Jakarta – Indeks Harga Saham Gabungan (IHSG) diproyeksikan melanjutkan tren penguatan pada perdagangan Kamis (11/6). Analis teknikal menilai pasar memiliki momentum untuk bergerak menuju area 6.143 hingga 6.263, sepanjang indeks mampu mempertahankan posisi di atas level support minor 5.519.
Analis BinaArtha Sekuritas, Ivan Rosanova, menyatakan bahwa pergerakan IHSG saat ini menunjukkan potensi kelanjutan tren positif dalam jangka pendek. Meski demikian, ia mengingatkan adanya skenario alternatif di mana indeks berisiko terkonsolidasi apabila penutupan harian gagal menembus angka 5.964. Berdasarkan indikator MACD, momentum pasar saat ini dinilai masih berada dalam fase netral.
Secara teknikal, level support IHSG ditempatkan pada kisaran 5.314, 5.052, dan 4.858. Sementara itu, level resistance berada di angka 5.964, 6.264, dan 6.459. Support sendiri merupakan area harga yang diyakini sebagai titik terendah, di mana aktivitas pembelian biasanya meningkat. Sebaliknya, resistance adalah titik tertinggi yang sering memicu aksi jual karena kenaikan harga mulai tertahan.
Sejalan dengan proyeksi tersebut, Phintraco Sekuritas menambahkan bahwa secara teknikal IHSG masih menunjukkan daya tahan dengan tetap berada di atas rata-rata pergerakan lima hari (MA5) dan ditutup di sekitar level MA10. Penguatan indikator Stochastic RSI di area pivot, serta penyempitan histogram MACD yang mengarah pada pola golden cross, memberikan optimisme bahwa indeks berpeluang menguji level psikologis 6.000.

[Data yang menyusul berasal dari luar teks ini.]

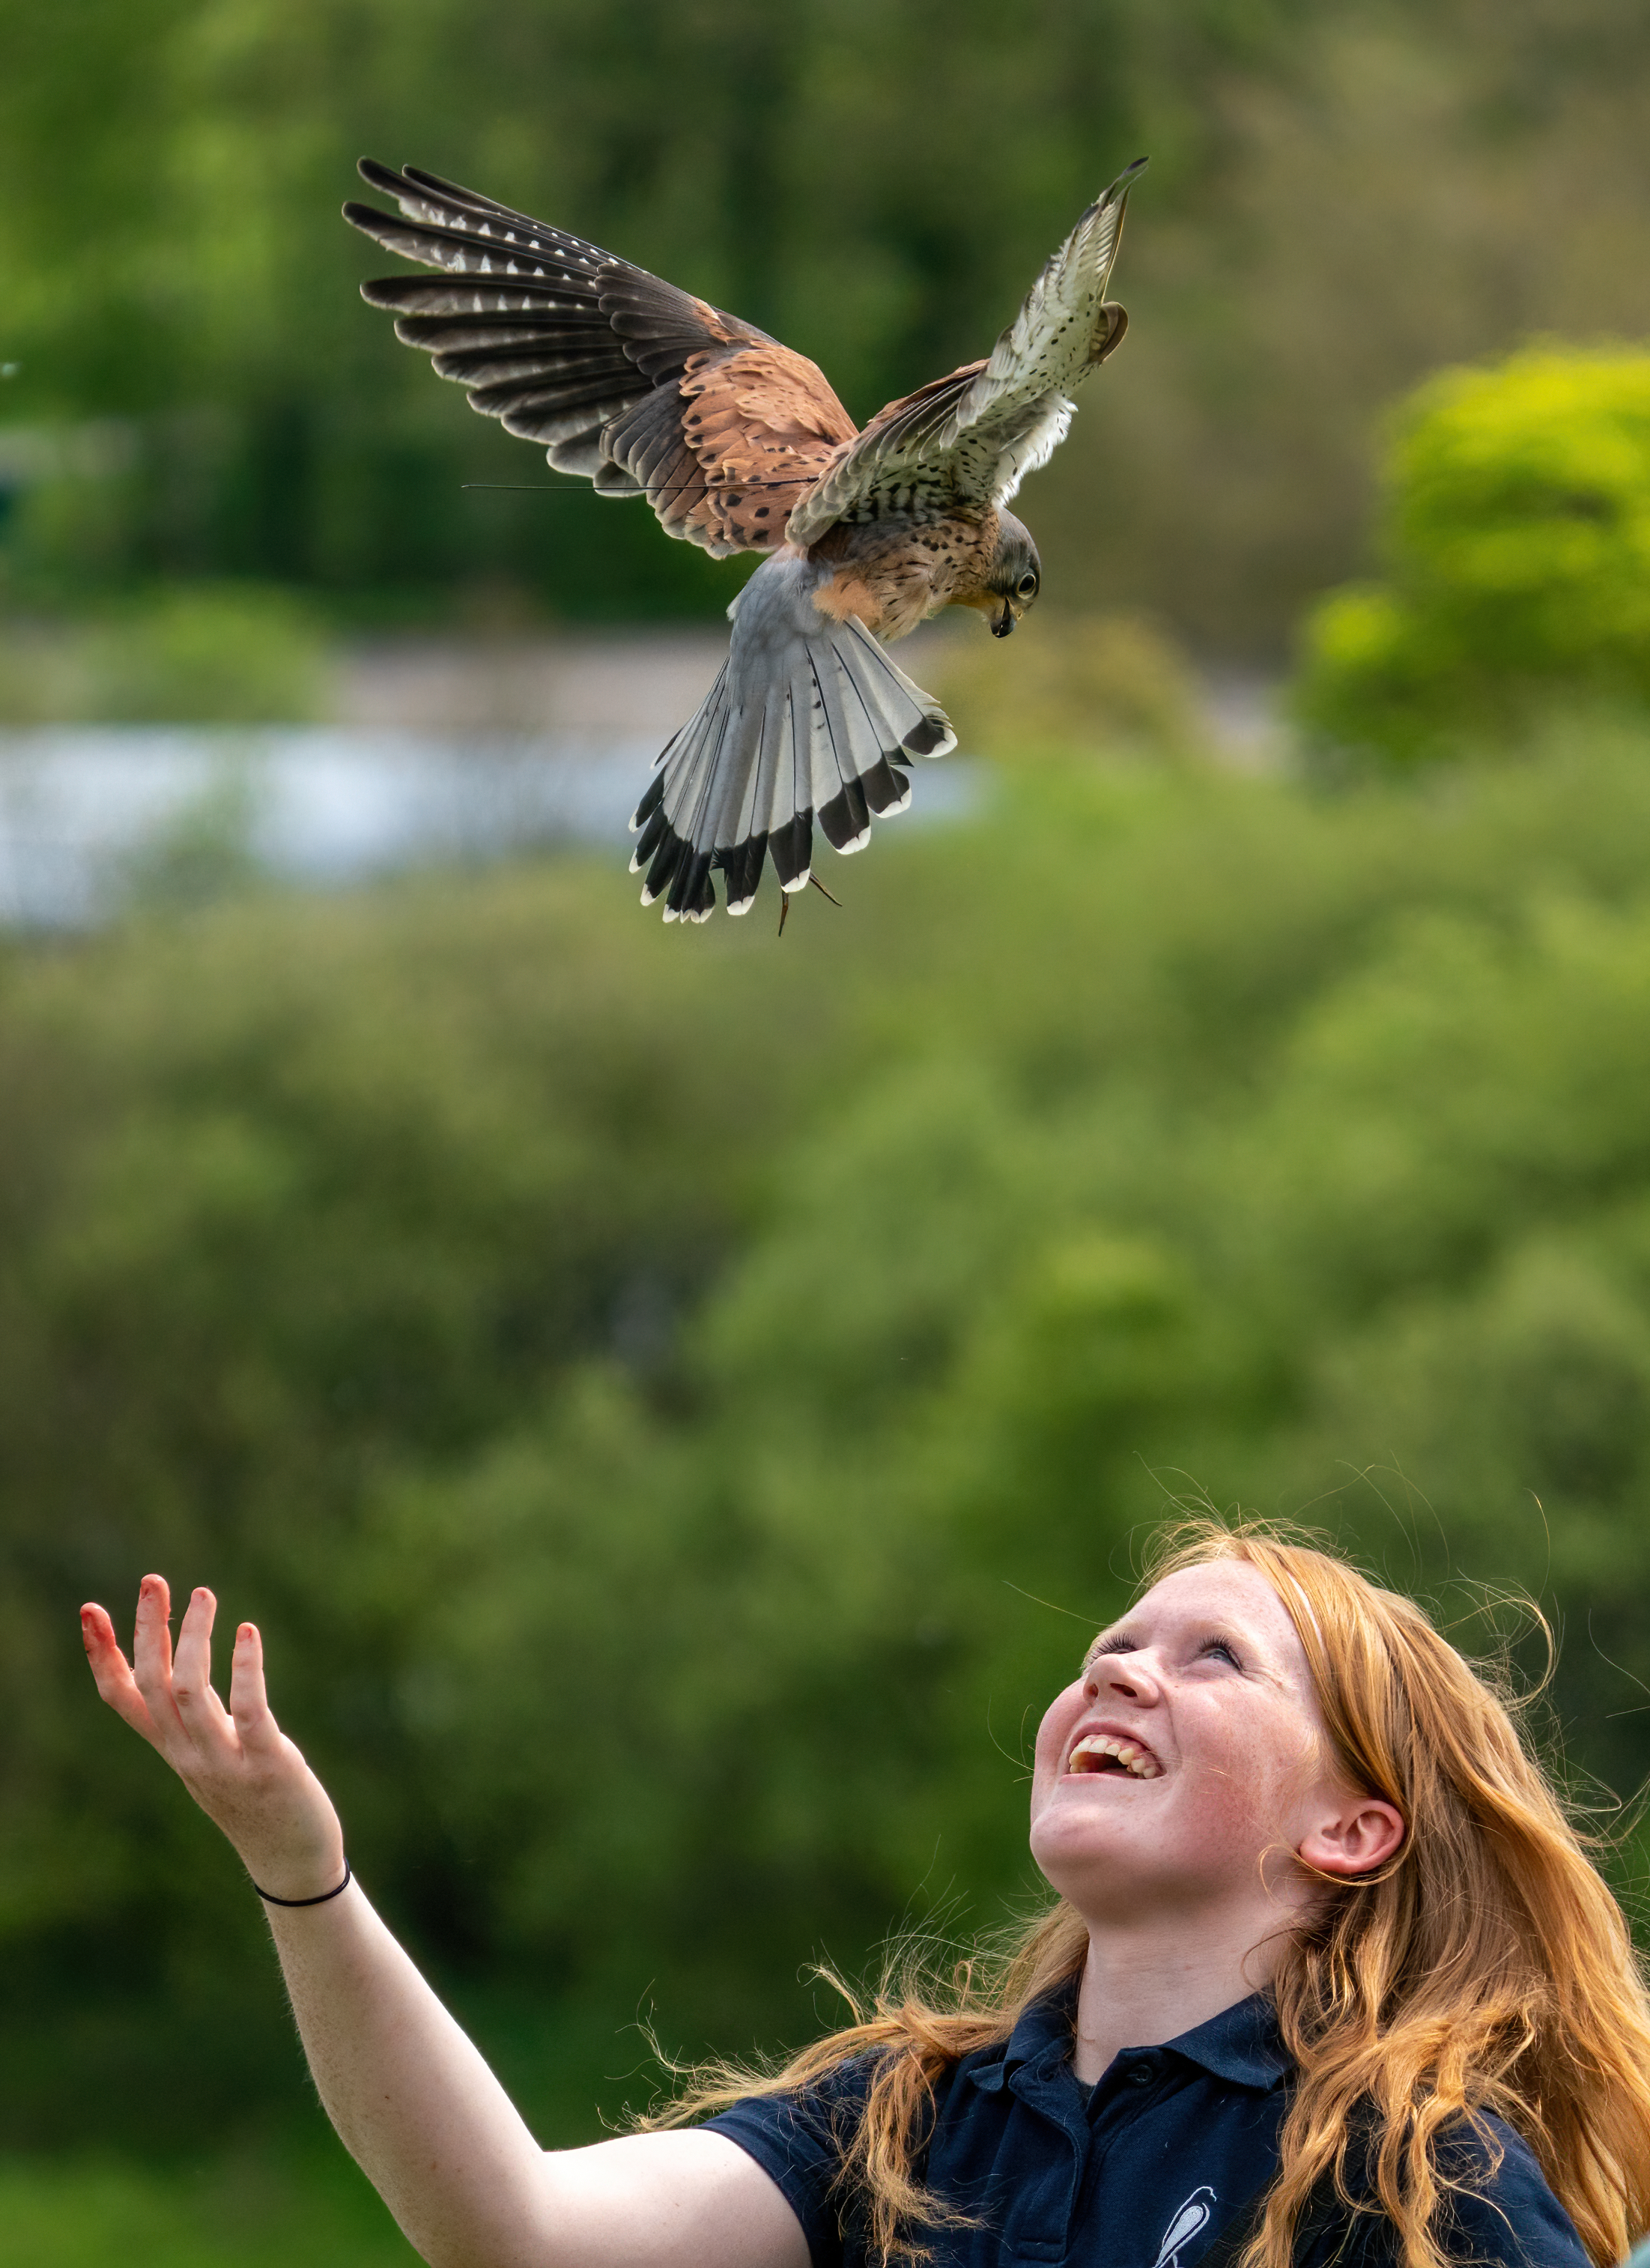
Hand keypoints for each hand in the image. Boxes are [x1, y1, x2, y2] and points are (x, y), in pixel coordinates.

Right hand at [82, 1575, 346, 1902]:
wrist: (289, 1858)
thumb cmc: (251, 1794)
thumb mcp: (209, 1750)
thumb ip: (192, 1712)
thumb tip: (183, 1655)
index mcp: (172, 1747)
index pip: (122, 1699)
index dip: (103, 1655)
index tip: (90, 1610)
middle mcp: (188, 1754)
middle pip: (152, 1685)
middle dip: (149, 1631)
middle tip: (154, 1581)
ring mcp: (225, 1761)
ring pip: (191, 1694)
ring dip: (195, 1640)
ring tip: (204, 1595)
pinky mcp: (269, 1765)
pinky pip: (250, 1712)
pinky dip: (245, 1669)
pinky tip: (248, 1633)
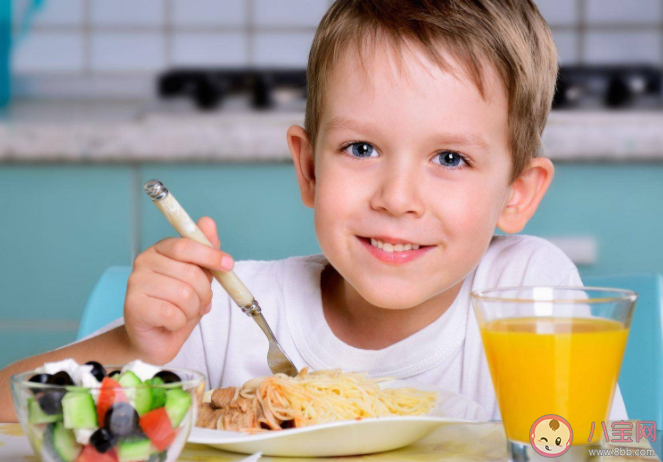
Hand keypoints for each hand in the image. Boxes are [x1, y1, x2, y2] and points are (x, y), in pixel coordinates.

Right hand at [123, 216, 232, 363]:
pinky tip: (171, 322)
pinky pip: (172, 313)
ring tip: (184, 313)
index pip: (186, 246)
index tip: (228, 264)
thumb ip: (204, 251)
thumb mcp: (198, 277)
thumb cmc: (177, 305)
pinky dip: (179, 322)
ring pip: (184, 294)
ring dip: (192, 310)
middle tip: (201, 303)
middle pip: (190, 272)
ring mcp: (136, 283)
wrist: (155, 337)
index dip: (210, 255)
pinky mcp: (133, 305)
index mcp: (160, 249)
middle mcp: (144, 261)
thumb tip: (207, 221)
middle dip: (204, 293)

Namun, pelaku pasar tetap diminta waspada terhadap potensi aksi ambil untung atau profit taking akibat sentimen negatif yang berasal dari faktor eksternal. Faktor fundamental juga menjadi catatan penting, di mana Indeks Keyakinan Konsumen (IKK) mengalami penurunan ke level 120,9 pada Mei 2026 dibandingkan 123 pada April 2026. Data tersebut tercatat sebagai level terendah sejak September 2025.

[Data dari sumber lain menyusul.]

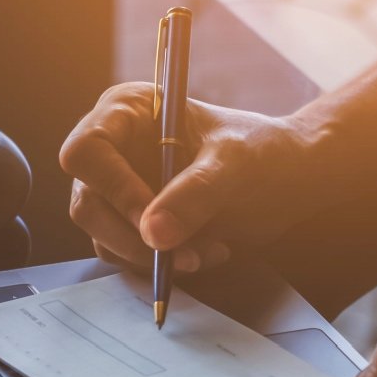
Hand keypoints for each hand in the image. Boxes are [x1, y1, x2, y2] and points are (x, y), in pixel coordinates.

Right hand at [59, 82, 326, 272]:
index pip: (87, 151)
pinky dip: (164, 264)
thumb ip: (195, 194)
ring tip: (206, 252)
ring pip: (105, 237)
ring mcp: (121, 190)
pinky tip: (207, 252)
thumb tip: (152, 234)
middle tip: (181, 254)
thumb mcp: (234, 166)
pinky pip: (129, 255)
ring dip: (153, 257)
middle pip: (88, 204)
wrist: (289, 179)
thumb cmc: (263, 152)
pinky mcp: (136, 224)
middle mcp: (115, 150)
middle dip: (132, 237)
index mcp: (128, 112)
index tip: (151, 220)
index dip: (113, 188)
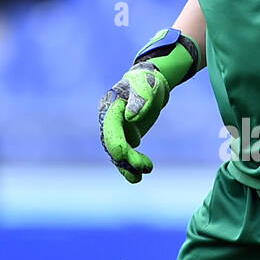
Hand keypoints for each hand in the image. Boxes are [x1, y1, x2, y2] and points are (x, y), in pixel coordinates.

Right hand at [98, 63, 168, 184]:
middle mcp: (109, 121)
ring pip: (118, 153)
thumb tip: (131, 118)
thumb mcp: (146, 86)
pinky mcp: (126, 137)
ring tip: (140, 177)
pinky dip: (131, 165)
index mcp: (110, 108)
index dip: (116, 143)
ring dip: (128, 166)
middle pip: (113, 144)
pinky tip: (139, 175)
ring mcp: (117, 131)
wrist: (150, 84)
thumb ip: (139, 100)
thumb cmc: (146, 82)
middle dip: (126, 158)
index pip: (110, 129)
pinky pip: (126, 154)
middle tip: (146, 168)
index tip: (125, 155)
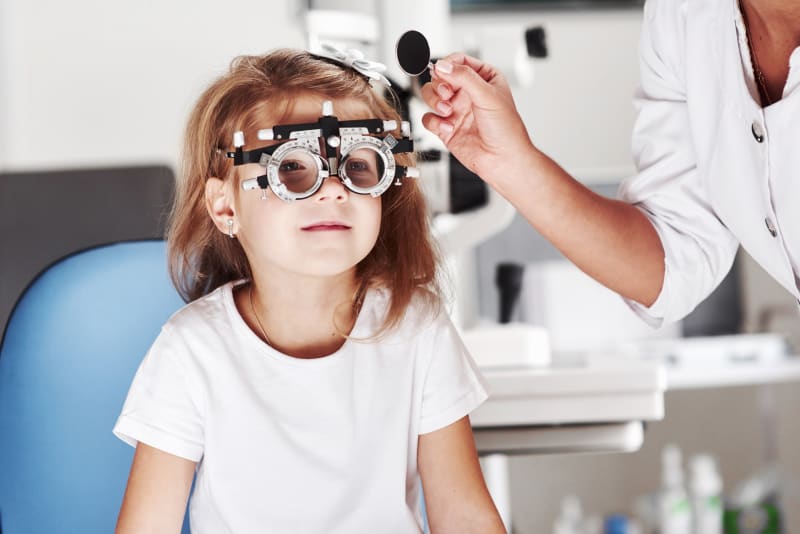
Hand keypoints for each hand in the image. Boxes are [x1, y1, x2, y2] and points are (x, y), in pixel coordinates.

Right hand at [421, 53, 535, 184]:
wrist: (502, 159)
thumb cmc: (506, 129)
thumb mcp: (488, 95)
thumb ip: (464, 77)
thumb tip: (443, 65)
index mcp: (483, 78)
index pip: (458, 61)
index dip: (447, 64)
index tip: (442, 71)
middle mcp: (467, 92)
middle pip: (440, 77)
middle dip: (440, 85)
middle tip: (447, 94)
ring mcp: (455, 110)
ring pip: (430, 95)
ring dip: (434, 102)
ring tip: (447, 111)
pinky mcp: (446, 127)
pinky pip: (429, 118)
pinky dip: (435, 122)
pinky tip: (448, 127)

Penurunan IKK dipicu oleh melemahnya penilaian masyarakat terhadap kondisi ekonomi saat ini, serta persepsi negatif terhadap pembelian barang tahan lama dan ketersediaan lapangan kerja. Meski demikian, terdapat sinyal perbaikan tipis pada ekspektasi ketersediaan lapangan kerja serta aktivitas bisnis ke depan.
Dalam perdagangan hari ini, sejumlah saham menjadi pilihan utama para analis. BinaArtha Sekuritas merekomendasikan investor untuk mencermati saham PT Indofood CBP Sukses Makmur Tbk (ICBP), PT Indofood Sukses Makmur Tbk (INDF), PT Kalbe Farma Tbk (KLBF), PT Perusahaan Gas Negara Tbk (PGAS), dan PT Telekomunikasi Indonesia Tbk (TLKM).
Senada, Phintraco Sekuritas turut memasukkan INDF, PGAS, dan TLKM dalam daftar rekomendasi, dengan tambahan saham PT Bank Negara Indonesia Tbk (BBNI) serta PT Adi Sarana Armada Tbk (ASSA). Para investor disarankan memperhatikan dinamika pasar secara cermat mengingat volatilitas yang dipengaruhi oleh sentimen domestik maupun global.